** What needs to be done **
The full listing below should be returned without a single change.

** Data below **
____

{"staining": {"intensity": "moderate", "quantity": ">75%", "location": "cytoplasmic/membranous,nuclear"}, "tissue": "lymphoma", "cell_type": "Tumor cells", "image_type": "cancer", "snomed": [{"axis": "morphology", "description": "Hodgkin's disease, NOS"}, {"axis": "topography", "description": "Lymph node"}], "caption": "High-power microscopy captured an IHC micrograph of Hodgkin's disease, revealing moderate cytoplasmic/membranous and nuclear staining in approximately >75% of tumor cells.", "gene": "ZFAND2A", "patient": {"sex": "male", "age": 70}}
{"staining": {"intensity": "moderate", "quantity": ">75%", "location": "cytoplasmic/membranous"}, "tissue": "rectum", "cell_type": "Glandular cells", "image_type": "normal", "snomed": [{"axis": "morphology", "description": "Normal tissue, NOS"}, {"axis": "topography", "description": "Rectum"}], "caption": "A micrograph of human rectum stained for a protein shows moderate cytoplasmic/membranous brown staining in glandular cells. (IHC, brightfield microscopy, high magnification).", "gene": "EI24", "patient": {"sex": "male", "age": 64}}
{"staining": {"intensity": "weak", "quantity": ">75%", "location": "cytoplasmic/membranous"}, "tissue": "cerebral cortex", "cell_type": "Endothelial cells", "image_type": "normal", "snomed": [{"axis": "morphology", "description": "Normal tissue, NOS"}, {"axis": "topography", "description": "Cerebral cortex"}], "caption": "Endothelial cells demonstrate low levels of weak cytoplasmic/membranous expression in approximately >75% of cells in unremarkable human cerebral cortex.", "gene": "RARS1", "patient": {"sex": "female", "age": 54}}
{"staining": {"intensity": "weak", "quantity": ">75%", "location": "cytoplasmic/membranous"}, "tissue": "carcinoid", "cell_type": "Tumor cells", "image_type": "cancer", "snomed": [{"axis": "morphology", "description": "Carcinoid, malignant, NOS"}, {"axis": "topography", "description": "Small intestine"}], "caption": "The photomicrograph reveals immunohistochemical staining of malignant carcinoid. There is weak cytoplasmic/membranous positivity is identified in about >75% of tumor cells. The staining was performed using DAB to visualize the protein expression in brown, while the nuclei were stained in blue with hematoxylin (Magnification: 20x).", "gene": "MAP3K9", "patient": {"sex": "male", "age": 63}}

____

** Solution for this problem **
{"staining": {"intensity": "moderate", "quantity": ">75%", "location": "cytoplasmic/membranous,nuclear"}, "tissue": "lymphoma", "cell_type": "Tumor cells", "image_type": "cancer", "snomed": [{"axis": "morphology", "description": "Hodgkin's disease, NOS"}, {"axis": "topography", "description": "Lymph node"}], "caption": "High-power microscopy captured an IHC micrograph of Hodgkin's disease, revealing moderate cytoplasmic/membranous and nuclear staining in approximately >75% of tumor cells.", "gene": "ZFAND2A", "patient": {"sex": "male", "age": 70}}
{"staining": {"intensity": "moderate", "quantity": ">75%", "location": "cytoplasmic/membranous"}, "tissue": "rectum", "cell_type": "Glandular cells", "image_type": "normal", "snomed": [{"axis": "morphology", "description": "Normal tissue, NOS"}, {"axis": "topography", "description": "Rectum"}], "caption": "A micrograph of human rectum stained for a protein shows moderate cytoplasmic/membranous brown staining in glandular cells. (IHC, brightfield microscopy, high magnification).", "gene": "EI24", "patient": {"sex": "male", "age": 64}}
{"staining": {"intensity": "weak", "quantity": ">75%", "location": "cytoplasmic/membranous"}, "tissue": "cerebral cortex", "cell_type": "Endothelial cells", "image_type": "normal", "snomed": [{"axis": "morphology", "description": "Normal tissue, NOS"}, {"axis": "topography", "description": "Cerebral cortex"}], "caption": "Endothelial cells demonstrate low levels of weak cytoplasmic/membranous expression in approximately >75% of cells in unremarkable human cerebral cortex.", "gene": "RARS1", "patient": {"sex": "female", "age": 54}}
{"staining": {"intensity": "weak", "quantity": ">75%", "location": "cytoplasmic/membranous"}, "tissue": "carcinoid", "cell_type": "Tumor cells", "image_type": "cancer", "snomed": [{"axis": "morphology", "description": "Carcinoid, malignant, NOS"}, {"axis": "topography", "description": "Small intestine"}], "caption": "The photomicrograph reveals immunohistochemical staining of malignant carcinoid. There is weak cytoplasmic/membranous positivity is identified in about >75% of tumor cells. The staining was performed using DAB to visualize the protein expression in brown, while the nuclei were stained in blue with hematoxylin (Magnification: 20x).", "gene": "MAP3K9", "patient": {"sex": "male", "age": 63}}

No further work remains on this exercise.